At least one report has come back showing that evidence likely points to Darlie Routier, but there is a chance that it’s being reviewed at the federal level now.
The case has been well-documented at this point in syndicated crime shows – such as American Justice, which ended in 2005 but has rounded up the details for a new generation, or when the Dallas Morning News which recently wrote about it says that there is still lingering doubt as to whether she killed her children, today.
Rowlett is a city right outside of Dallas, and so the local media source has been keeping fresh eyes on the story where Darlie Routier claims that a man broke into their home and fatally stabbed her boys, so deep in fact that the knife chipped out floor tile underneath their bodies.

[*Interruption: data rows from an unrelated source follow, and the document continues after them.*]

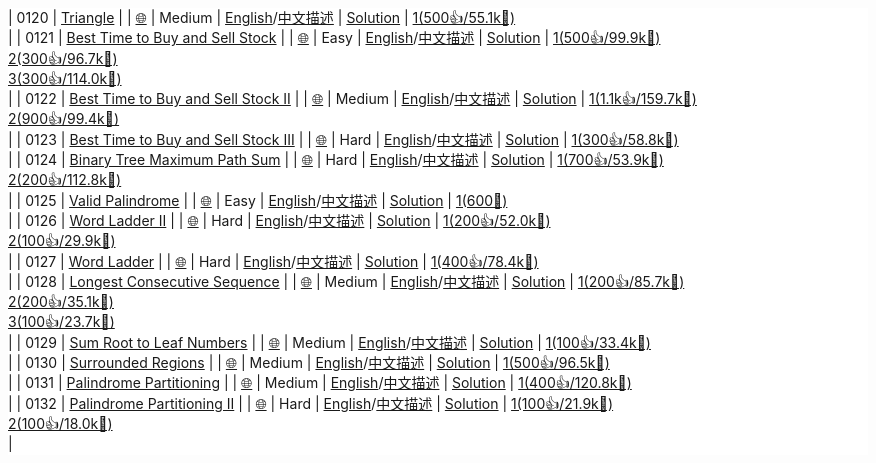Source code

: | 0120 | [Triangle](data/0120.triangle) |  | [🌐](https://leetcode.com/problems/triangle/) | Medium | [English](data/0120.triangle/description/EN.md)/[中文描述](data/0120.triangle/description/CN.md) | [Solution](data/0120.triangle/solutions/Official.md) | [1(500👍/55.1k👀)](data/0120.triangle/solutions/1.md)<br/> |
| 0121 | [Best Time to Buy and Sell Stock](data/0121.best-time-to-buy-and-sell-stock) |  | [🌐](https://leetcode.com/problems/best-time-to-buy-and-sell-stock/) | Easy | [English](data/0121.best-time-to-buy-and-sell-stock/description/EN.md)/[中文描述](data/0121.best-time-to-buy-and-sell-stock/description/CN.md) | [Solution](data/0121.best-time-to-buy-and-sell-stock/solutions/Official.md) | [1(500👍/99.9k👀)](data/0121.best-time-to-buy-and-sell-stock/solutions/1.md)<br/>[2(300👍/96.7k👀)](data/0121.best-time-to-buy-and-sell-stock/solutions/2.md)<br/>[3(300👍/114.0k👀)](data/0121.best-time-to-buy-and-sell-stock/solutions/3.md)<br/> |
| 0122 | [Best Time to Buy and Sell Stock II](data/0122.best-time-to-buy-and-sell-stock-ii) |  | [🌐](https://leetcode.com/problems/best-time-to-buy-and-sell-stock-ii/) | Medium | [English](data/0122.best-time-to-buy-and-sell-stock-ii/description/EN.md)/[中文描述](data/0122.best-time-to-buy-and-sell-stock-ii/description/CN.md) | [Solution](data/0122.best-time-to-buy-and-sell-stock-ii/solutions/Official.md) | [1(1.1k👍/159.7k👀)](data/0122.best-time-to-buy-and-sell-stock-ii/solutions/1.md)<br/>[2(900👍/99.4k👀)](data/0122.best-time-to-buy-and-sell-stock-ii/solutions/2.md)<br/> |
| 0123 | [Best Time to Buy and Sell Stock III](data/0123.best-time-to-buy-and-sell-stock-iii) |  | [🌐](https://leetcode.com/problems/best-time-to-buy-and-sell-stock-iii/) | Hard | [English](data/0123.best-time-to-buy-and-sell-stock-iii/description/EN.md)/[中文描述](data/0123.best-time-to-buy-and-sell-stock-iii/description/CN.md) | [Solution](data/0123.best-time-to-buy-and-sell-stock-iii/solutions/Official.md) | [1(300👍/58.8k👀)](data/0123.best-time-to-buy-and-sell-stock-iii/solutions/1.md)<br/> |
| 0124 | [Binary Tree Maximum Path Sum](data/0124.binary-tree-maximum-path-sum) |  | [🌐](https://leetcode.com/problems/binary-tree-maximum-path-sum/) | Hard | [English](data/0124.binary-tree-maximum-path-sum/description/EN.md)/[中文描述](data/0124.binary-tree-maximum-path-sum/description/CN.md) | [Solution](data/0124.binary-tree-maximum-path-sum/solutions/Official.md) | [1(700👍/53.9k👀)](data/0124.binary-tree-maximum-path-sum/solutions/1.md)<br/>[2(200👍/112.8k👀)](data/0124.binary-tree-maximum-path-sum/solutions/2.md)<br/> |
| 0125 | [Valid Palindrome](data/0125.valid-palindrome) |  | [🌐](https://leetcode.com/problems/valid-palindrome/) | Easy | [English](data/0125.valid-palindrome/description/EN.md)/[中文描述](data/0125.valid-palindrome/description/CN.md) | [Solution](data/0125.valid-palindrome/solutions/Official.md) | [1(600👀)](data/0125.valid-palindrome/solutions/1.md)<br/> |
| 0126 | [Word Ladder II](data/0126.word-ladder-ii) |  | [🌐](https://leetcode.com/problems/word-ladder-ii/) | Hard | [English](data/0126.word-ladder-ii/description/EN.md)/[中文描述](data/0126.word-ladder-ii/description/CN.md) | [Solution](data/0126.word-ladder-ii/solutions/Official.md) | [1(200👍/52.0k👀)](data/0126.word-ladder-ii/solutions/1.md)<br/>[2(100👍/29.9k👀)](data/0126.word-ladder-ii/solutions/2.md)<br/> |
| 0127 | [Word Ladder](data/0127.word-ladder) |  | [🌐](https://leetcode.com/problems/word-ladder/) | Hard | [English](data/0127.word-ladder/description/EN.md)/[中文描述](data/0127.word-ladder/description/CN.md) | [Solution](data/0127.word-ladder/solutions/Official.md) | [1(400👍/78.4k👀)](data/0127.word-ladder/solutions/1.md)<br/> |
| 0128 | [Longest Consecutive Sequence](data/0128.longest-consecutive-sequence) |  | [🌐](https://leetcode.com/problems/longest-consecutive-sequence/) | Medium | [English](data/0128.longest-consecutive-sequence/description/EN.md)/[中文描述](data/0128.longest-consecutive-sequence/description/CN.md) | [Solution](data/0128.longest-consecutive-sequence/solutions/Official.md) | [1(200👍/85.7k👀)](data/0128.longest-consecutive-sequence/solutions/1.md)<br/>[2(200👍/35.1k👀)](data/0128.longest-consecutive-sequence/solutions/2.md)<br/>[3(100👍/23.7k👀)](data/0128.longest-consecutive-sequence/solutions/3.md)<br/> |
| 0129 | [Sum Root to Leaf Numbers](data/0129.sum-root-to-leaf-numbers) |  | [🌐](https://leetcode.com/problems/sum-root-to-leaf-numbers/) | Medium | [English](data/0129.sum-root-to-leaf-numbers/description/EN.md)/[中文描述](data/0129.sum-root-to-leaf-numbers/description/CN.md) | [Solution](data/0129.sum-root-to-leaf-numbers/solutions/Official.md) | [1(100👍/33.4k👀)](data/0129.sum-root-to-leaf-numbers/solutions/1.md)<br/> |
| 0130 | [Surrounded Regions](data/0130.surrounded-regions) |  | [🌐](https://leetcode.com/problems/surrounded-regions/) | Medium | [English](data/0130.surrounded-regions/description/EN.md)/[中文描述](data/0130.surrounded-regions/description/CN.md) | [Solution](data/0130.surrounded-regions/solutions/Official.md) | [1(500👍/96.5k👀)](data/0130.surrounded-regions/solutions/1.md)<br/> |
| 0131 | [Palindrome Partitioning](data/0131.palindrome-partitioning) |  | [🌐](https://leetcode.com/problems/palindrome-partitioning/) | Medium | [English](data/0131.palindrome-partitioning/description/EN.md)/[中文描述](data/0131.palindrome-partitioning/description/CN.md) | [Solution](data/0131.palindrome-partitioning/solutions/Official.md) | [1(400👍/120.8k👀)](data/0131.palindrome-partitioning/solutions/1.md)<br/> |
| 0132 | [Palindrome Partitioning II](data/0132.palindrome-partitioning-ii) |  | [🌐](https://leetcode.com/problems/palindrome-partitioning-ii/) | Hard | [English](data/0132.palindrome-partitioning-ii/description/EN.md)/[中文描述](data/0132.palindrome-partitioning-ii/description/CN.md) | [Solution](data/0132.palindrome-partitioning-ii/solutions/Official.md) | [1(100👍/21.9k👀)](data/0132.palindrome-partitioning-ii/solutions/1.md)<br/>[2(100👍/18.0k👀)](data/0132.palindrome-partitioning-ii/solutions/2.md)<br/> |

She claims that the man escaped through the back door.
Even today, however, those recounting the details of the story say that her conviction is based off of nothing more than circumstantial evidence, which makes one question whether that kind of evidence is enough to indict someone for execution.
Both the show and the newspaper also lean on the footage shot that shows Darlie and family spraying silly string on the grave of her son — for what would have been his seventh birthday — as the main reason she ended up being convicted by a jury.
— Dallas Morning News (@dallasnews) June 10, 2016
They both also point to footage of the family at the grave site about an hour before the silly string footage was recorded, which the jury apparently didn’t see, where it’s said that they had a more formal ceremony as opposed to the footage more people are familiar with.
In the latest account by Dallas News, Darlie’s mother points this out.
The party followed a prayer service for both Devon and his younger brother Damon, but TV cameras didn’t capture the tears, Kee said, only a frolicking Routier.
Kee is Darlie’s mother, who has gone to visit her daughter at the Gatesville Penitentiary, where for years since her arrest, she has only been able to engage with her from the other side of thick glass.
The blog article goes into what the neighborhood where the incident took place is like today and what the people who live there think of the case.
But again, whether Darlie Routier is executed fully relies on the prosecutors, defendants and those directly involved.
Darlie’s defense team has been working for an appeal for years despite coming against a wall.
In one article about the investigation by the Hood County News, which says that a forensics expert disagrees with the state’s results; the executive director of Texas Defender Service summed up the process of appeals and Routier’s chances to avoid execution.
“If they (Routier’s appeals lawyers) didn’t get this stuff in the record early on, then they’re out of luck,” said Kase. “The number of people who are concerned about innocence is much smaller than the number of people who are concerned about the amount of time it’s taking to execute people on death row.”
A petition by Darlie’s mother is being circulated to pressure Dallas DA Susan Hawk to give her a new trial.
Then of course, Texas wouldn’t be “Texas” without a solid record of executions.